Data structures, Bucket sort

on , , , 3 minutes reading

I promise this is the last sorting algorithm (for now)! and this time we have another non comparisson sorts (or well, not exactly but I will explain later). Bucket sort is pretty much as it sounds, putting things into buckets of data that are in an specific order. The idea is creating categorized buckets of data and then place the elements from the original collection into those buckets using a classification function, this is where it gets super tricky, a good classification function will place the elements in an evenly manner, for example the list:

[243, 637, 371, 598, 442, 137]

The values are evenly distributed and can be placed in 6 buckets using the distribution formula \(\lfloor\frac{x}{100}\rfloor\) but if we try the same buckets with different not evenly distributed elements like this list:

[243, 637, 271, 698, 442, 137]

We will have two or more elements in the same bucket (in this case 243, 271 in bucket 2 and 637 and 698 in bucket 6). When this happens we do a simple trick, we place the elements in the same bucket and sort that small list using a simple comparisson sorter, like insert sort.

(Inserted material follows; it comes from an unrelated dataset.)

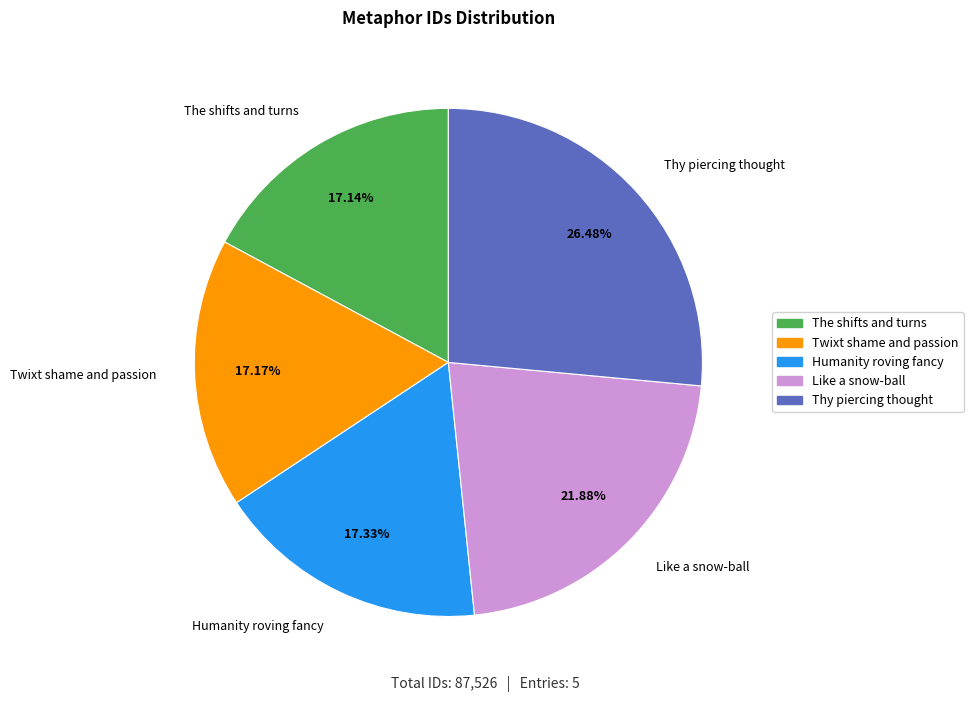

How many segments does this pie chart have?

5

This is why bucket sort is not entirely a non comparisson sort because sooner or later you will end up using a comparisson sort to sort elements in the same bucket. A simple way to calculate the correct bucket is create as many buckets as elements and then use the simple formula \(\lfloor\frac{x\times\mathit{length}}{\mathit{max}}\rfloor\) where \(\mathit{length}\) is the length of the collection (in our sample \(6\)) and \(\mathit{max}\) the max number in the collection (in our sample \(637\)).

Thanks to this the implementation is pretty simple:

fun bucketSort(
    items: MutableList<Int>,
    max: Int,
    buckets: Array<MutableList<Int>> = Array(items.size) { mutableListOf() },
    position: (Int) -> Int = { x: Int -> (x * items.size) / max }
) {
    // Place each element in a bucket, this depends of the type of data
    for (elem in this) {
        val pos = position(elem) - 1
        buckets[pos].add(elem)
    }

    // Now we relocate all the elements back
    var idx = 0
    for (bucket in buckets) {
        if (bucket.isEmpty()) continue

        // We use insert sort because, well, it is small and simple
        bucket.insertionSort()

        for (elem in bucket) items[idx++] = elem
    }
}

Be careful, there could be cases where all your elements or most of them end up in the same sort! that is a problem because basically your sorter is doing nothing to simplify your life and you will be probably better with another sorter. How good is our sorter? well, it depends on what is the internal sorter that we use, in our previous case we know the worse case scenario for insertion sort is \(\mathcal(O){n^2}\) and we have to go through all the elements and buckets in the collection, so it will be around \(\mathcal{O}(n + k)\) where \(k\) is the worst case for the internal sorter (for insertion sort we can say the worst case will be \(\mathcal{O}(n + n \log{n})\)). If the collection is evenly distributed it means every element is in its own bucket, so the time is reduced to \(\Theta(n)\).

The unit tests for our sorter is similar to the previous used for radix and count sort, so feel free to copy the test.

PD: As with radix and counting sort, this is a very specialized sorter thanks to the buckets and positioning algorithm, it is (in concept) very similar to counting sort and in most implementations of radix sort they use buckets but without sorting (using linked lists), so keep that in mind when implementing this sorter from scratch.